Some people left in literal tears. I myself sat for the next half hour, barely touching the beer I bought, and nearly broke down myself.
Very few pieces of theatre of damaged me like this. And Akty has probably damaged me to most.
Reżyseria / Direction
What makes Akty so bruising a piece of theatre isn’t just the themes alone, but how they’re presented. Lubos’ physical theatre is what augments the pain, the loathing, and the sheer devastation of it all.
There are so many wonderful abstract touches. One, in particular, was that of routine. It’s not just the repeated actions and pathways were awkward and unnerving. It’s that, as Akty goes on, Lubos gets through less and less of the length of them, breaking down at earlier and earlier points.
One possible criticism is the use of some uncomfortably long segments. But, this is certainly deliberate and really adds to Akty’s intensity. You’re made to suffer a little, even if it’s only a slither of what Lubos’ character is going through.
Combine all of this brilliant pacing and direction together and it’s like watching a car crash. You get pulled in by Lubos’ method to the point it’s impossible to tear yourself away from gawping at the increasingly shocking wreckage. Even if you want to close your eyes or avert your gaze, you find yourself too hooked by the sheer shock, stuck spellbound by the carnage.
Producja / Production
One of the most striking elements of this production is the decision to do everything in a clean white space. There are no black studio curtains here. No “surprising” set design or clever lighting. Just the room as is, lit oppressively white against the equally as oppressive white walls of the space.
This gives Akty a feeling of reality that delivers its sucker-punch blow. It’s not just some arty abstract show, but something clean, clinical, and real.
On top of that sense of reality, Lubos’ sound and video work add disquieting terror. Upsetting video plays with deafening distorted sound to increase that unease.
Lubos does the same with music, too. “Stars” by Polish accordion ensemble, Motion Trio, is edited and treated with maddening panache and volume that drops you right into the centre of the cataclysm atmosphere.
Występ / Performance
Lubos’ performance is so visceral, so broken, and so human that it really brings the entire piece to an utterly eviscerating conclusion. Her physicality trembles with trauma from start to finish, switching between uncontrollably screeching and gurning with forced delight and merriment, gliding through every emotion in between those two points.
But, it’s the finale where Lubos performance crescendos to breaking point, shattering you along with it.

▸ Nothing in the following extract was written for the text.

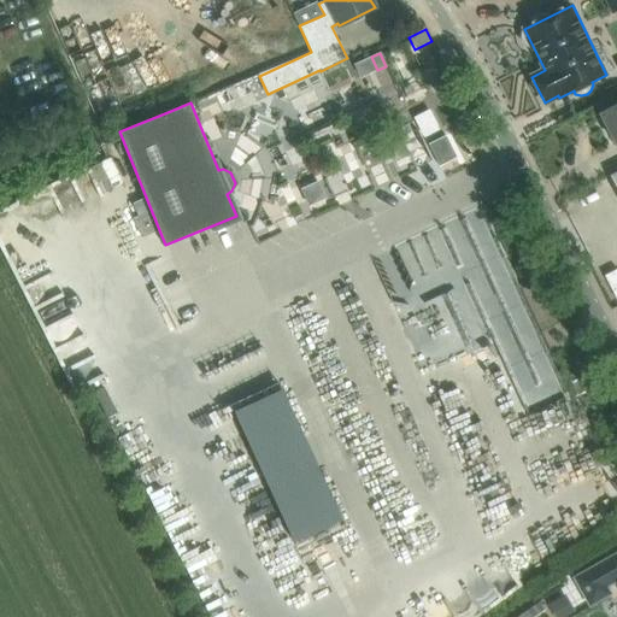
[(616,104),(600,115),(616,144),(616,142),(616,104)]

She dances, unwilling sexily, getting wound up in the massive worded fabric that lay on the floor throughout. There are bursts of physical movement that clearly depict domestic and sexual violence that then slowly dissolve back into the slow, forced seduction. It’s simply just too much to bear witness to.
It’s at this point you feel like you wish you hadn’t taken that wow at the beginning to not leave the performance.
It’s at this pinnacle that you want to sprint out of the space and never look back.
It’s at this moment that you want to believe that this terror is just imagined. But you know that it’s not. You know that this is the actual lives of real women.
Ostatni Słowa / Final Words
Akty leaves you shook and scarred. It is theatre at its most forceful and destructive.